Pixel coordinate listings:
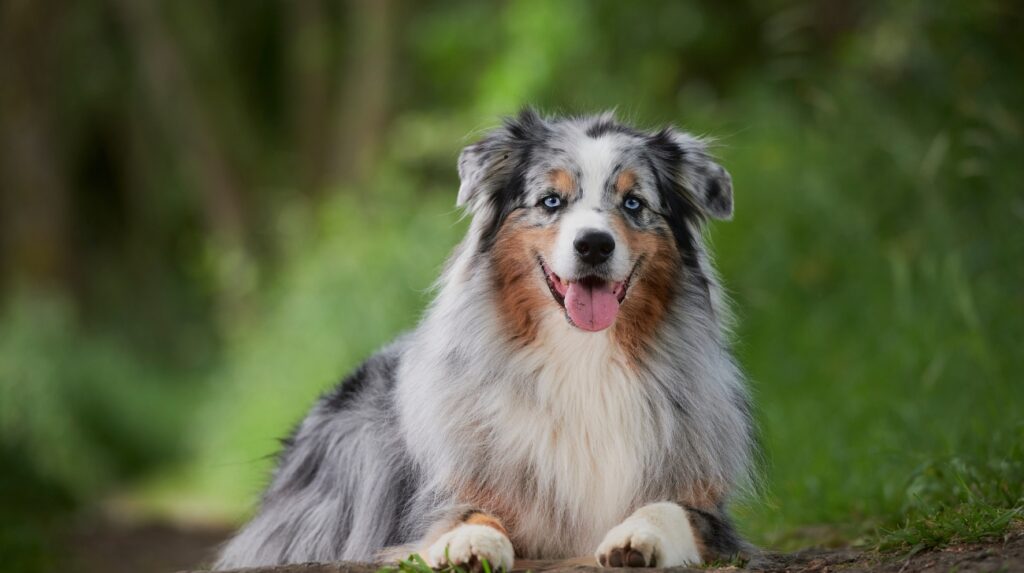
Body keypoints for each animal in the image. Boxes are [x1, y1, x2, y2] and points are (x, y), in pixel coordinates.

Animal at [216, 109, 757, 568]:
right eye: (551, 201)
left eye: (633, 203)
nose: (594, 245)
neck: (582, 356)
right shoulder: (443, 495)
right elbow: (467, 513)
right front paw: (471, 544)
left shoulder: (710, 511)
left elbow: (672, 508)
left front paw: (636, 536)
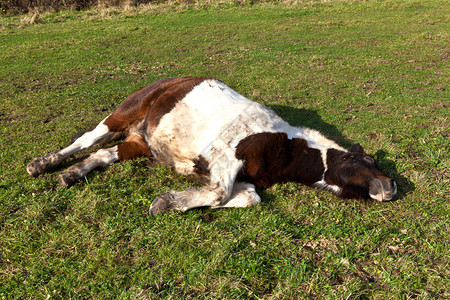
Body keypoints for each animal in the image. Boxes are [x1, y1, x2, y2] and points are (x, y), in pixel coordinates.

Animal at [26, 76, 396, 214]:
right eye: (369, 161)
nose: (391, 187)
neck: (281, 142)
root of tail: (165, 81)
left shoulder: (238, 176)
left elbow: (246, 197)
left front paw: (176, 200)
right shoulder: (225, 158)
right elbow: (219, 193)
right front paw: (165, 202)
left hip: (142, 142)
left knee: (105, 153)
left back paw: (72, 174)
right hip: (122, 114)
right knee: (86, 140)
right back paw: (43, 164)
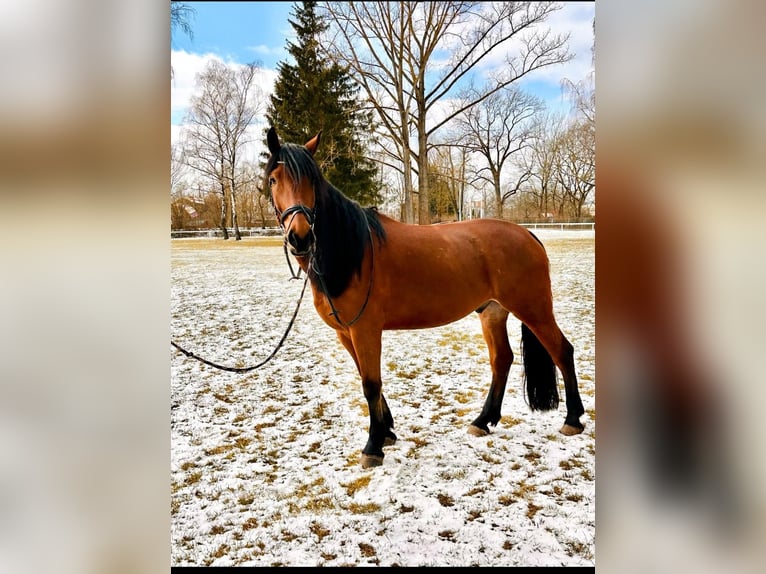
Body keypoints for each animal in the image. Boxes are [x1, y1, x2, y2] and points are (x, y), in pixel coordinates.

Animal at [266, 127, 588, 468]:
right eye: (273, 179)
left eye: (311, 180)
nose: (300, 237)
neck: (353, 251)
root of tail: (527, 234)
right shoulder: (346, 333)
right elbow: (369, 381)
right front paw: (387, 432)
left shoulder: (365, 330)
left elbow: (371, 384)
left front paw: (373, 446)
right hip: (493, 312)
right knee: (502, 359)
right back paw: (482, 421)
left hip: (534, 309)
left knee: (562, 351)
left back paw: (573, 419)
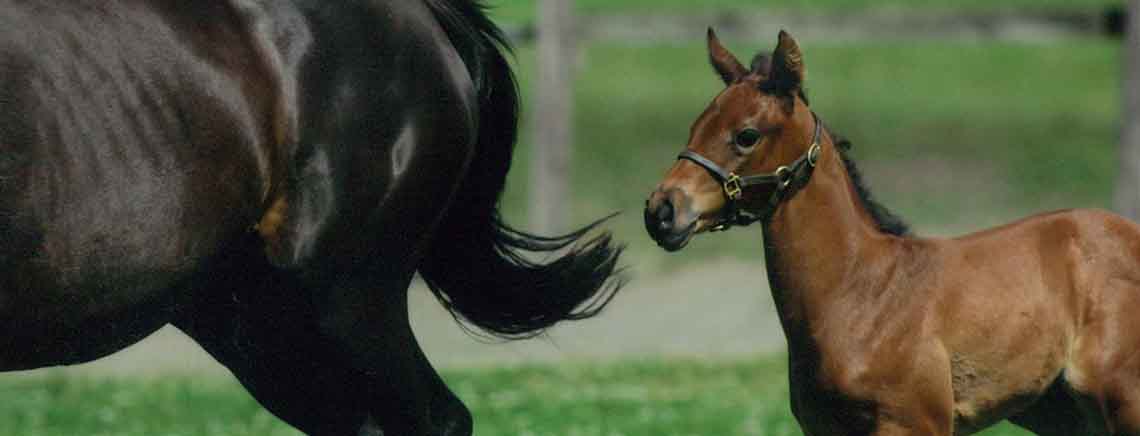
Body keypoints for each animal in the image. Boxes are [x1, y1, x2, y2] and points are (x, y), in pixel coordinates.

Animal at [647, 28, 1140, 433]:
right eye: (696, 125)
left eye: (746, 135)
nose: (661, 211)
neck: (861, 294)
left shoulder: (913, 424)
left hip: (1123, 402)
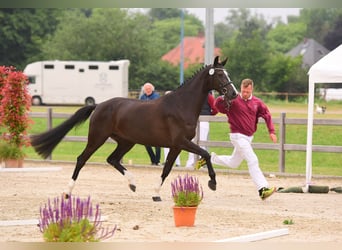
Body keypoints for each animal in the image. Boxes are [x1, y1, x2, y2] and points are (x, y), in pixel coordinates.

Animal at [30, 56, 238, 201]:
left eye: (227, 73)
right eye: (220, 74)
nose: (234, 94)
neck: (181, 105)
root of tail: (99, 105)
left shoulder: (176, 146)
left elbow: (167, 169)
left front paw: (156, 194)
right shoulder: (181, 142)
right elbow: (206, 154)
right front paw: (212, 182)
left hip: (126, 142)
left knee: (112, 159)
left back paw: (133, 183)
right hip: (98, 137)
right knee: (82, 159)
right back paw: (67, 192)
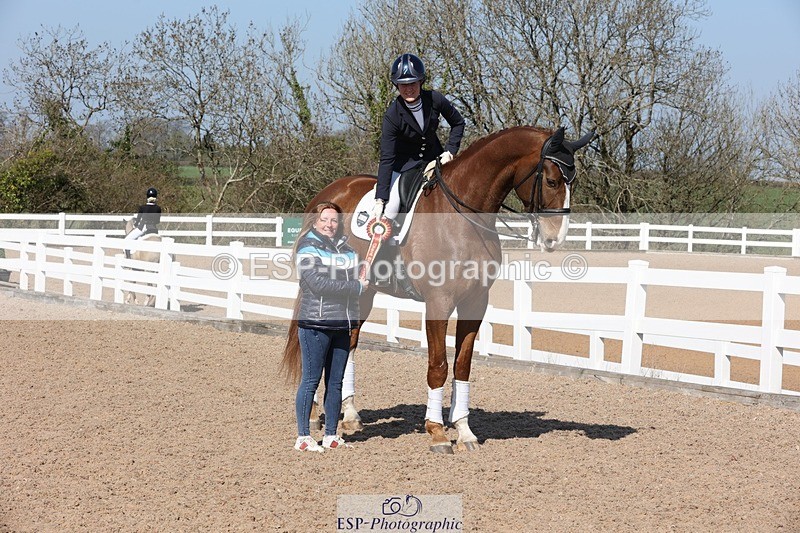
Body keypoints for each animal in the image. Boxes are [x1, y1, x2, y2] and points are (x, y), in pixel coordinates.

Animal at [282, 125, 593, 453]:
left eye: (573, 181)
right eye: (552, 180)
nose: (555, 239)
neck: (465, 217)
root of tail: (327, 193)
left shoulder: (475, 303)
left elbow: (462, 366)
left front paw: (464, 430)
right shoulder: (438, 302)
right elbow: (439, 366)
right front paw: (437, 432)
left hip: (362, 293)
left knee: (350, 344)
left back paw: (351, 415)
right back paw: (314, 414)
==
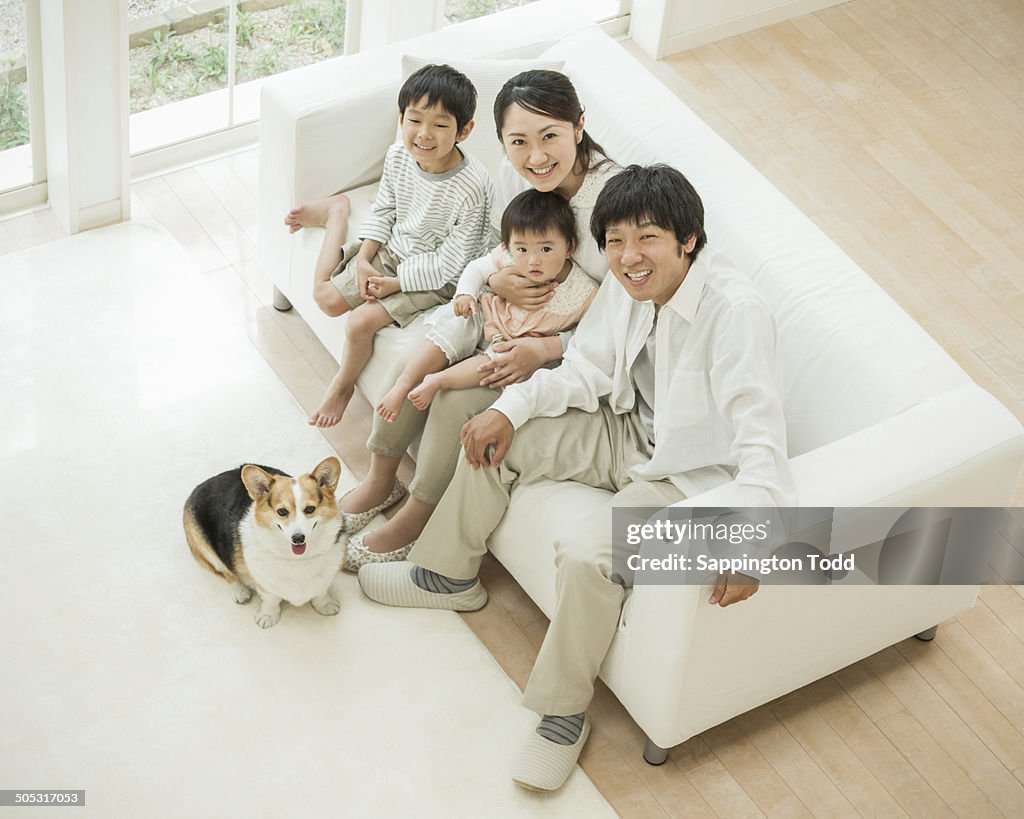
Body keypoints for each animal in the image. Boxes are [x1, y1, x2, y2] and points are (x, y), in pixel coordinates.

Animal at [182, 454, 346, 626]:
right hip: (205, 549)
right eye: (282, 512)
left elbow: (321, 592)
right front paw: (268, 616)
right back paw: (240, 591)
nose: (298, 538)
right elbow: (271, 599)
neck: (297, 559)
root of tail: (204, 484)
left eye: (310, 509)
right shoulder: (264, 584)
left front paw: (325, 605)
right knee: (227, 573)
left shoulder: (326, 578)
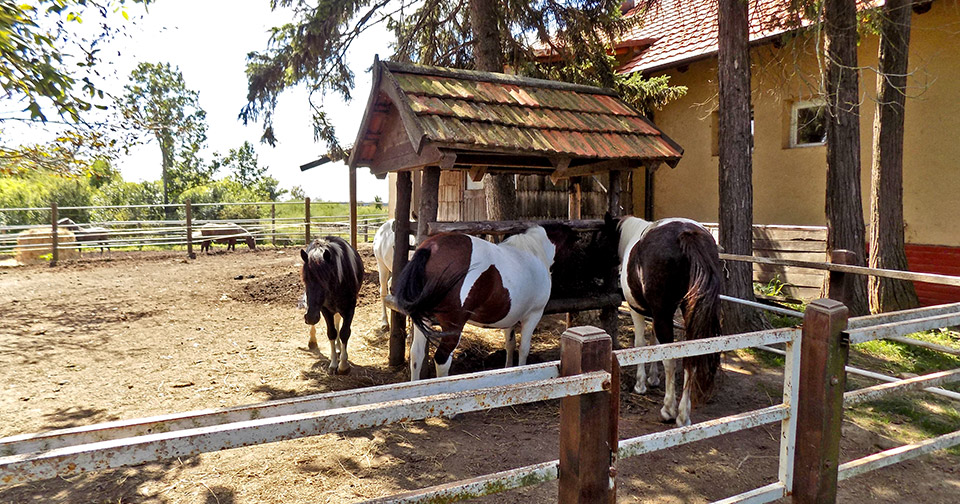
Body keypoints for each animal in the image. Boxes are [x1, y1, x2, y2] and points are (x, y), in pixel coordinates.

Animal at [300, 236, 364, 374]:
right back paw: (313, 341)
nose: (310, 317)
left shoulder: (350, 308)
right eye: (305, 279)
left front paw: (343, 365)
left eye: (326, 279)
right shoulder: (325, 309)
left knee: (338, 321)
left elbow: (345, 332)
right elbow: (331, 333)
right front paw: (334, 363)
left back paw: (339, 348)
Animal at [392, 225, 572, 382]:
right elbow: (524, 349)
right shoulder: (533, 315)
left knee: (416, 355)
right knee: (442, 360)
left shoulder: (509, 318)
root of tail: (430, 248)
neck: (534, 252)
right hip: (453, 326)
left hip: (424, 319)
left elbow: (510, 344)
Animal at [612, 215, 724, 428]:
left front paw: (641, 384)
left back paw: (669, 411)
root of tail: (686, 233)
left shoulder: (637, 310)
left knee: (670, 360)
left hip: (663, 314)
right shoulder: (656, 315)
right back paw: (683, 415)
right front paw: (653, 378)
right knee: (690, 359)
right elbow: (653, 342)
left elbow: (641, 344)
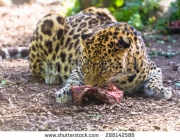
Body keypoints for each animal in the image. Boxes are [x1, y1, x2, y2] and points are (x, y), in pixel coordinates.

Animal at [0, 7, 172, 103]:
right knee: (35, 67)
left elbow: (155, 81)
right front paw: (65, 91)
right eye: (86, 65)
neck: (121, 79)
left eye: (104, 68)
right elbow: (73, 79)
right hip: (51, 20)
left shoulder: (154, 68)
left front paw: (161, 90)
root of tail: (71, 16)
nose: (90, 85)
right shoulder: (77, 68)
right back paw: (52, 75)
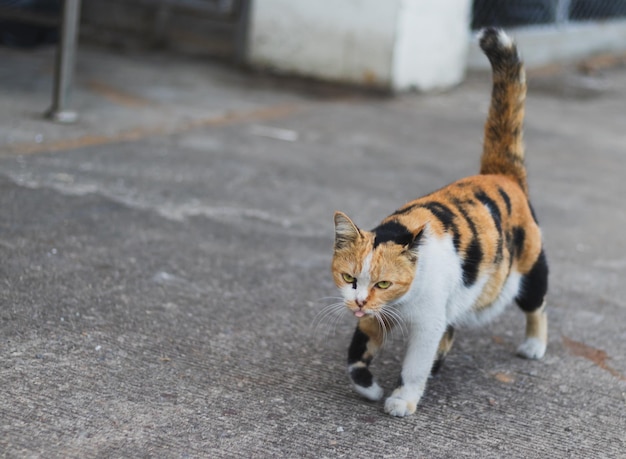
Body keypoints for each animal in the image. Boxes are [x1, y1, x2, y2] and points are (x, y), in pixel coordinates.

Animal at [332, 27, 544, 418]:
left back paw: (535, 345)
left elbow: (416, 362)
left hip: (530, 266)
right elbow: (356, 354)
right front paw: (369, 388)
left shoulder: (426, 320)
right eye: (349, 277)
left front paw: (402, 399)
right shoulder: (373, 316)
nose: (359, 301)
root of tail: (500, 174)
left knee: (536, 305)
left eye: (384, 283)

◆ **Try it**
Filter the entries above down to the lines that contain the word "neck".

◆ **Reply**
neck: (582, 356)
neck: (281, 142)
neck: (353, 251)
neck: (861, 294)
neck: (181, 105)
neck: (465, 217)
neck: (297, 559)
neck: (534, 252)
neck: (121, 79)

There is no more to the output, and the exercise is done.